O papel da tecnologia e da inteligência artificial

Outro ponto de análise fundamental na mostra é a integração da tecnologia como coautora do processo criativo. O projeto 'How to Curate Porticoes?', de Sze Ho (Louis) Chan, utiliza varreduras forenses e inteligência artificial para reimaginar os pórticos de Bolonha. A proposta não apenas preserva a memória urbana, mas estabelece um diálogo entre o arquiteto e a máquina, onde a IA interpreta dados históricos para sintetizar novas formas urbanas, questionando o papel do arquiteto como um 'portador de memória' na era do big data.

Essa intersecção entre o digital e o físico também é explorada por Lisa Liink na 'Processing Villa' em Veneza, que explora como a percepção humana é filtrada por interpretações de máquinas. A arquitetura, nestes casos, deixa de ser um objeto estático para se tornar um sistema de processamento de informações, onde a construção material reflete a complexidade da consciência coletiva digital, desafiando a neutralidade da observação arquitetônica tradicional.

Infraestrutura e sustentabilidade cívica

Os projetos também abordam a infraestrutura como um elemento de conexão cívica, muitas vezes negligenciado pelo design convencional. A proposta de Chanunchida Phonoi para a Abbey Mills Pumping Station, em Londres, busca transformar a infraestrutura hídrica em uma paisagem pública, onde processos operacionais de tratamento de água são visíveis e habitáveis. Ao integrar lazer, aprendizado e manutenção, o projeto propõe que a infraestrutura urbana não precisa ser um elemento de exclusão, mas sim um espaço de encontro.

Da mesma forma, o trabalho de Adam Bigas na ilha de Nkombo, em Ruanda, propõe um centro para pescadores de trimarã que celebra a tradição local de forma integrada à paisagem. O edifício não é imposto ao ambiente, mas nasce da necessidade funcional e ambiental, demonstrando que a sustentabilidade não é apenas uma métrica técnica, mas uma expressão cultural que preserva modos de vida ameaçados pela modernização predatória.

Desafios e perspectivas futuras

O que permanece em aberto é a transição dessas ideias teóricas para a prática profissional. A Bartlett tem sucesso em incentivar o pensamento radical, mas a implementação dessas visões em cidades reais, sujeitas a pressões econômicas e regulatórias, continua sendo um desafio significativo. A capacidade de manter a 'abertura calibrada' proposta por estudantes como Parin Nawachartkosit, em projetos que lidam com a escassez e o deslocamento urbano, será o verdadeiro teste para a próxima geração de arquitetos.

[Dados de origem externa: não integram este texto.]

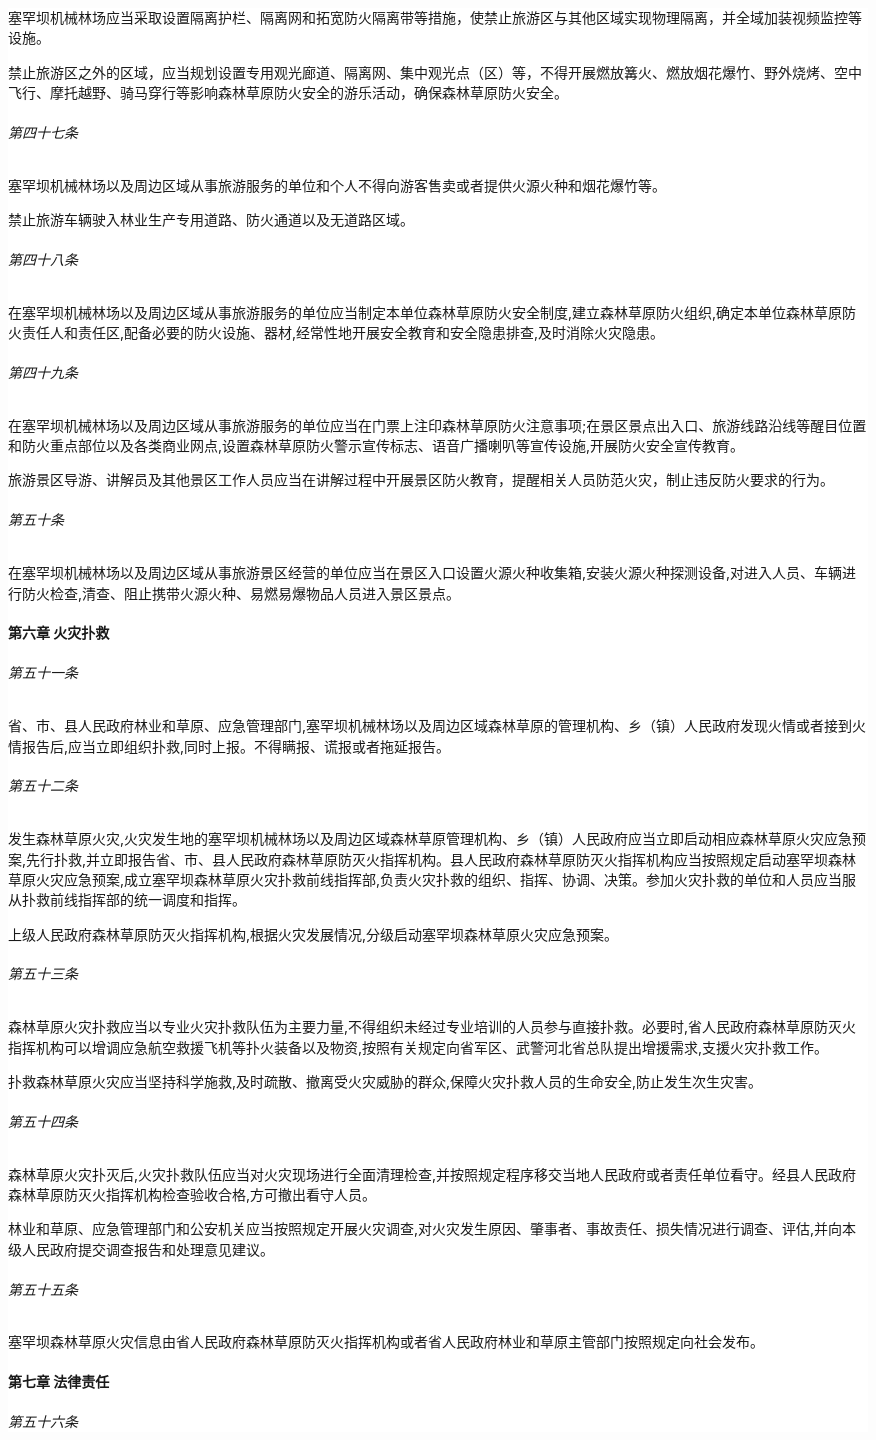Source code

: 塞罕坝机械林场应当采取设置隔离护栏、隔离网和拓宽防火隔离带等措施，使禁止旅游区与其他区域实现物理隔离，并全域加装视频监控等设施。

禁止旅游区之外的区域，应当规划设置专用观光廊道、隔离网、集中观光点（区）等，不得开展燃放篝火、燃放烟花爆竹、野外烧烤、空中飞行、摩托越野、骑马穿行等影响森林草原防火安全的游乐活动，确保森林草原防火安全。

###### 第四十七条

塞罕坝机械林场以及周边区域从事旅游服务的单位和个人不得向游客售卖或者提供火源火种和烟花爆竹等。

禁止旅游车辆驶入林业生产专用道路、防火通道以及无道路区域。

###### 第四十八条

在塞罕坝机械林场以及周边区域从事旅游服务的单位应当制定本单位森林草原防火安全制度,建立森林草原防火组织,确定本单位森林草原防火责任人和责任区,配备必要的防火设施、器材,经常性地开展安全教育和安全隐患排查,及时消除火灾隐患。

###### 第四十九条

在塞罕坝机械林场以及周边区域从事旅游服务的单位应当在门票上注印森林草原防火注意事项;在景区景点出入口、旅游线路沿线等醒目位置和防火重点部位以及各类商业网点,设置森林草原防火警示宣传标志、语音广播喇叭等宣传设施,开展防火安全宣传教育。

旅游景区导游、讲解员及其他景区工作人员应当在讲解过程中开展景区防火教育，提醒相关人员防范火灾，制止违反防火要求的行为。

###### 第五十条

在塞罕坝机械林场以及周边区域从事旅游景区经营的单位应当在景区入口设置火源火种收集箱,安装火源火种探测设备,对进入人员、车辆进行防火检查,清查、阻止携带火源火种、易燃易爆物品人员进入景区景点。

#### 第六章 火灾扑救

###### 第五十一条

省、市、县人民政府林业和草原、应急管理部门,塞罕坝机械林场以及周边区域森林草原的管理机构、乡（镇）人民政府发现火情或者接到火情报告后,应当立即组织扑救,同时上报。不得瞒报、谎报或者拖延报告。

###### 第五十二条

发生森林草原火灾,火灾发生地的塞罕坝机械林场以及周边区域森林草原管理机构、乡（镇）人民政府应当立即启动相应森林草原火灾应急预案,先行扑救,并立即报告省、市、县人民政府森林草原防灭火指挥机构。县人民政府森林草原防灭火指挥机构应当按照规定启动塞罕坝森林草原火灾应急预案,成立塞罕坝森林草原火灾扑救前线指挥部,负责火灾扑救的组织、指挥、协调、决策。参加火灾扑救的单位和人员应当服从扑救前线指挥部的统一调度和指挥。

上级人民政府森林草原防灭火指挥机构,根据火灾发展情况,分级启动塞罕坝森林草原火灾应急预案。

###### 第五十三条

森林草原火灾扑救应当以专业火灾扑救队伍为主要力量,不得组织未经过专业培训的人员参与直接扑救。必要时,省人民政府森林草原防灭火指挥机构可以增调应急航空救援飞机等扑火装备以及物资,按照有关规定向省军区、武警河北省总队提出增援需求,支援火灾扑救工作。

扑救森林草原火灾应当坚持科学施救,及时疏散、撤离受火灾威胁的群众,保障火灾扑救人员的生命安全,防止发生次生灾害。

###### 第五十四条

森林草原火灾扑灭后,火灾扑救队伍应当对火灾现场进行全面清理检查,并按照规定程序移交当地人民政府或者责任单位看守。经县人民政府森林草原防灭火指挥机构检查验收合格,方可撤出看守人员。

林业和草原、应急管理部门和公安机关应当按照规定开展火灾调查,对火灾发生原因、肇事者、事故责任、损失情况进行调查、评估,并向本级人民政府提交调查报告和处理意见建议。

###### 第五十五条

塞罕坝森林草原火灾信息由省人民政府森林草原防灭火指挥机构或者省人民政府林业和草原主管部门按照规定向社会发布。

#### 第七章 法律责任

###### 第五十六条
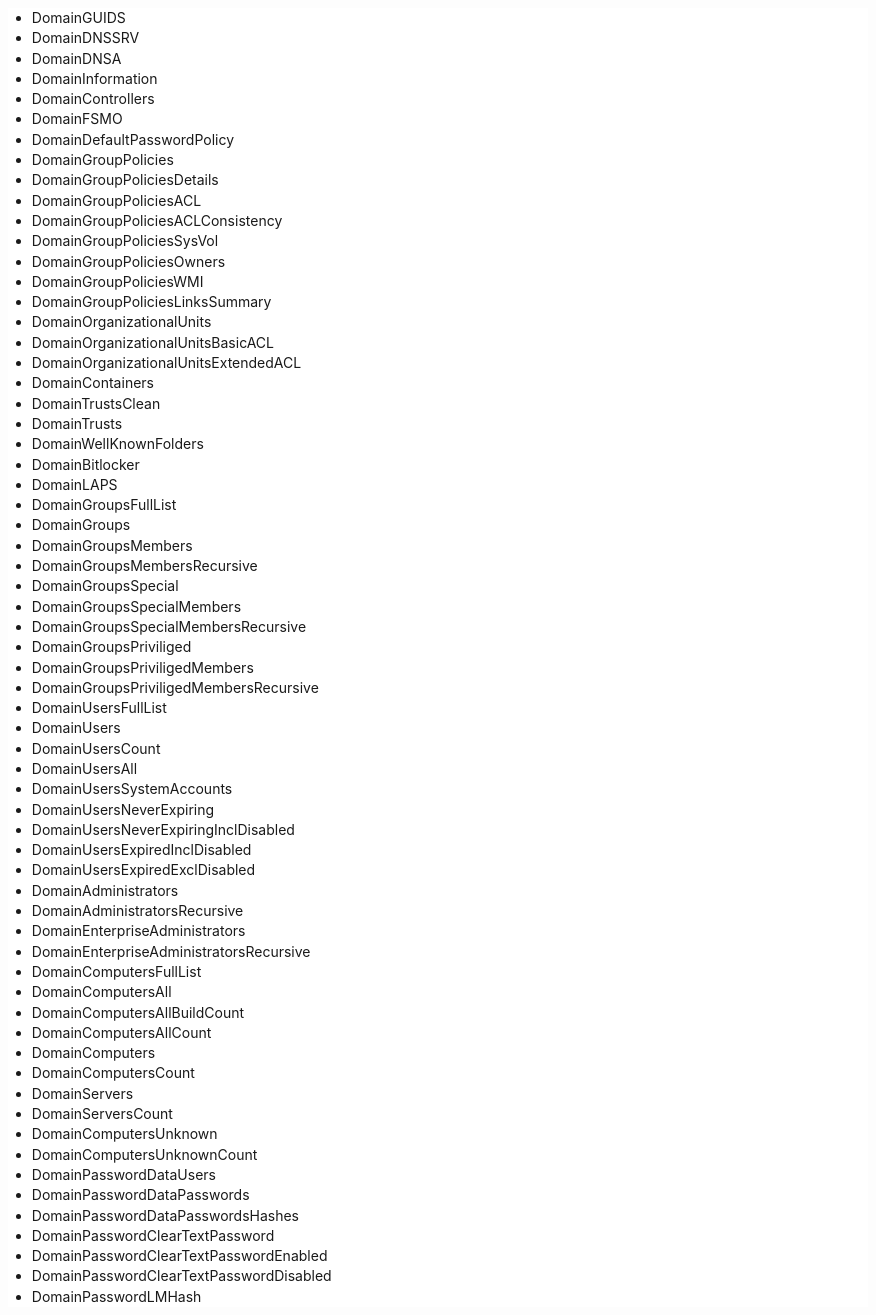 * DomainGUIDS
* DomainDNSSRV
* DomainDNSA
* DomainInformation
* DomainControllers
* DomainFSMO
* DomainDefaultPasswordPolicy
* DomainGroupPolicies
* DomainGroupPoliciesDetails
* DomainGroupPoliciesACL
* DomainGroupPoliciesACLConsistency
* DomainGroupPoliciesSysVol
* DomainGroupPoliciesOwners
* DomainGroupPoliciesWMI
* DomainGroupPoliciesLinksSummary
* DomainOrganizationalUnits
* DomainOrganizationalUnitsBasicACL
* DomainOrganizationalUnitsExtendedACL
* DomainContainers
* DomainTrustsClean
* DomainTrusts
* DomainWellKnownFolders
* DomainBitlocker
* DomainLAPS
* DomainGroupsFullList
* DomainGroups
* DomainGroupsMembers
* DomainGroupsMembersRecursive
* DomainGroupsSpecial
* DomainGroupsSpecialMembers
* DomainGroupsSpecialMembersRecursive
* DomainGroupsPriviliged
* DomainGroupsPriviligedMembers
* DomainGroupsPriviligedMembersRecursive
* DomainUsersFullList
* DomainUsers
* DomainUsersCount
* DomainUsersAll
* DomainUsersSystemAccounts
* DomainUsersNeverExpiring
* DomainUsersNeverExpiringInclDisabled
* DomainUsersExpiredInclDisabled
* DomainUsersExpiredExclDisabled
* DomainAdministrators
* DomainAdministratorsRecursive
* DomainEnterpriseAdministrators
* DomainEnterpriseAdministratorsRecursive
* DomainComputersFullList
* DomainComputersAll
* DomainComputersAllBuildCount
* DomainComputersAllCount
* DomainComputers
* DomainComputersCount
* DomainServers
* DomainServersCount
* DomainComputersUnknown
* DomainComputersUnknownCount
* DomainPasswordDataUsers
* DomainPasswordDataPasswords
* DomainPasswordDataPasswordsHashes
* DomainPasswordClearTextPassword
* DomainPasswordClearTextPasswordEnabled
* DomainPasswordClearTextPasswordDisabled
* DomainPasswordLMHash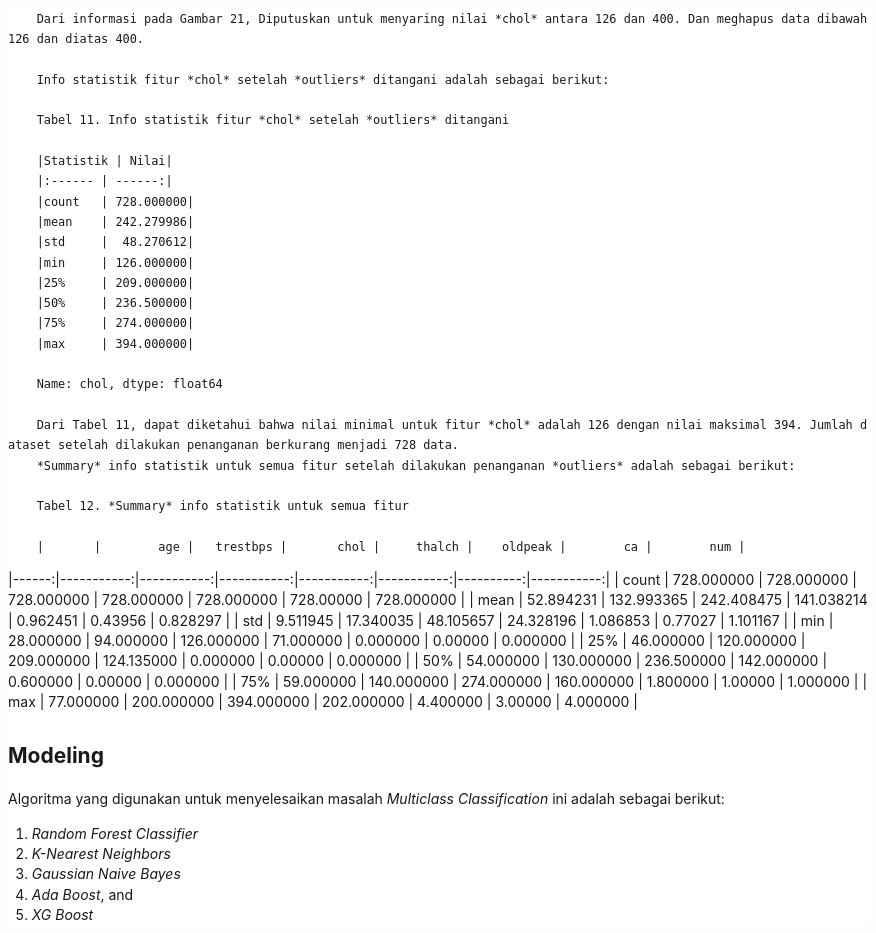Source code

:         Dari informasi pada Gambar 21, Diputuskan untuk menyaring nilai *chol* antara 126 dan 400. Dan meghapus data dibawah 126 dan diatas 400.
        
        Info statistik fitur *chol* setelah *outliers* ditangani adalah sebagai berikut:
        
        Tabel 11. Info statistik fitur *chol* setelah *outliers* ditangani
        
        |Statistik | Nilai|
        |:------ | ------:|
        |count   | 728.000000|
        |mean    | 242.279986|
        |std     |  48.270612|
        |min     | 126.000000|
        |25%     | 209.000000|
        |50%     | 236.500000|
        |75%     | 274.000000|
        |max     | 394.000000|
        
        Name: chol, dtype: float64
    
        Dari Tabel 11, dapat diketahui bahwa nilai minimal untuk fitur *chol* adalah 126 dengan nilai maksimal 394. Jumlah dataset setelah dilakukan penanganan berkurang menjadi 728 data.
        *Summary* info statistik untuk semua fitur setelah dilakukan penanganan *outliers* adalah sebagai berikut:
        
        Tabel 12. *Summary* info statistik untuk semua fitur 

        |       |        age |   trestbps |       chol |     thalch |    oldpeak |        ca |        num |
|------:|-----------:|-----------:|-----------:|-----------:|-----------:|----------:|-----------:|
| count | 728.000000 | 728.000000 | 728.000000 | 728.000000 | 728.000000 | 728.00000 | 728.000000 |
| mean  |  52.894231 | 132.993365 | 242.408475 | 141.038214 |   0.962451 |   0.43956 |   0.828297 |
| std   |   9.511945 |  17.340035 |  48.105657 |  24.328196 |   1.086853 |   0.77027 |   1.101167 |
| min   |  28.000000 |  94.000000 | 126.000000 |  71.000000 |   0.000000 |   0.00000 |   0.000000 |
| 25%   |  46.000000 | 120.000000 | 209.000000 | 124.135000 |   0.000000 |   0.00000 |   0.000000 |
| 50%   |  54.000000 | 130.000000 | 236.500000 | 142.000000 |   0.600000 |   0.00000 |   0.000000 |
| 75%   |  59.000000 | 140.000000 | 274.000000 | 160.000000 |   1.800000 |   1.00000 |   1.000000 |
| max   |  77.000000 | 200.000000 | 394.000000 | 202.000000 |   4.400000 |   3.00000 |   4.000000 |

    
## Modeling
Algoritma yang digunakan untuk menyelesaikan masalah *Multiclass Classification* ini adalah sebagai berikut:
1. *Random Forest Classifier*
2. *K-Nearest Neighbors*
3. *Gaussian Naive Bayes*
4. *Ada Boost*, and
5. *XG Boost*
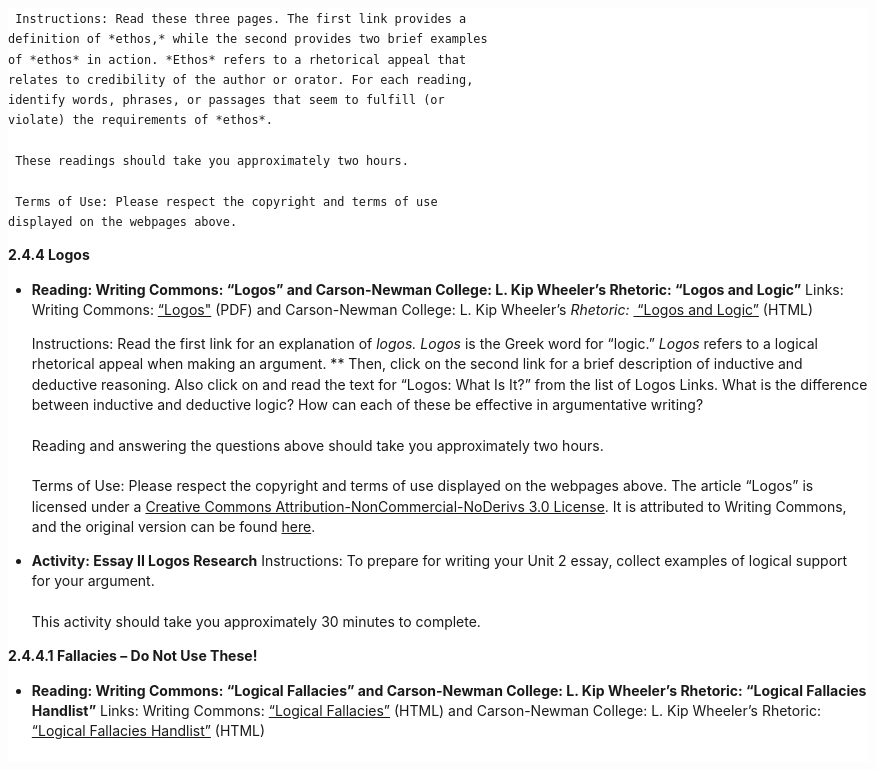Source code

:      Instructions: Read these three pages. The first link provides a
    definition of *ethos,* while the second provides two brief examples
    of *ethos* in action. *Ethos* refers to a rhetorical appeal that
    relates to credibility of the author or orator. For each reading,
    identify words, phrases, or passages that seem to fulfill (or
    violate) the requirements of *ethos*.  
      
     These readings should take you approximately two hours.  
      
     Terms of Use: Please respect the copyright and terms of use
    displayed on the webpages above.

**2.4.4 Logos** <span id="2.4.4"></span> 
-   **Reading: Writing Commons: “Logos” and Carson-Newman College: L.
    Kip Wheeler’s Rhetoric: “Logos and Logic”**
    Links: Writing Commons:
    [“Logos"](http://www.saylor.org/site/wp-content/uploads/2012/12/ENGL001-2.4.4_Logos.pdf)
    (PDF) and Carson-Newman College: L. Kip Wheeler’s *Rhetoric:*
    [ “Logos and Logic”](http://web.cn.edu/kwheeler/logic.html) (HTML)  
      
     Instructions: Read the first link for an explanation
    of *logos. Logos* is the Greek word for “logic.” *Logos* refers to a
    logical rhetorical appeal when making an argument. ** Then, click on
    the second link for a brief description of inductive and deductive
    reasoning. Also click on and read the text for “Logos: What Is It?”
    from the list of Logos Links. What is the difference between
    inductive and deductive logic? How can each of these be effective in
    argumentative writing?   
        
     Reading and answering the questions above should take you
    approximately two hours.  
        
     Terms of Use: Please respect the copyright and terms of use
    displayed on the webpages above. The article “Logos” is licensed
    under a [Creative Commons Attribution-NonCommercial-NoDerivs 3.0
    License](http://creativecommons.org/licenses/by-nc-nd/3.0/). It is
    attributed to Writing Commons, and the original version can be found
    [here](http://writingcommons.org/information-literacy/understanding-arguments/rhetorical-analysis/rhetorical-appeals/logos).

-   **Activity: Essay II Logos Research**
    Instructions: To prepare for writing your Unit 2 essay, collect
    examples of logical support for your argument.  
        
     This activity should take you approximately 30 minutes to complete.

**2.4.4.1 Fallacies – Do Not Use These!** <span id="2.4.4.1"></span> 
-   **Reading: Writing Commons: “Logical Fallacies” and Carson-Newman
    College: L. Kip Wheeler’s Rhetoric: “Logical Fallacies Handlist”**
    Links: Writing Commons: [“Logical
    Fallacies”](http://resources.saylor.org.s3.amazonaws.com/ENGL/ENGL001/ENGL001-2.4.4.1-Logical%20Fallacies-CC_files/ENGL001-2.4.4.1-Logical%20Fallacies-CC.htm) (HTML)
    and Carson-Newman College: L. Kip Wheeler’s Rhetoric: [“Logical
    Fallacies
    Handlist”](http://web.cn.edu/kwheeler/fallacies_list.html) (HTML)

Olhando para o futuro, a tendência é que a arquitetura continue a se fragmentar em especializações que lidam com crises específicas, como a migração, a degradação ambiental e a erosão da memória histórica. A mostra de 2026 sugere que a arquitetura não pode mais ser neutra; ela deve escolher um lado e atuar como uma estrutura de suporte para as incertezas do século XXI.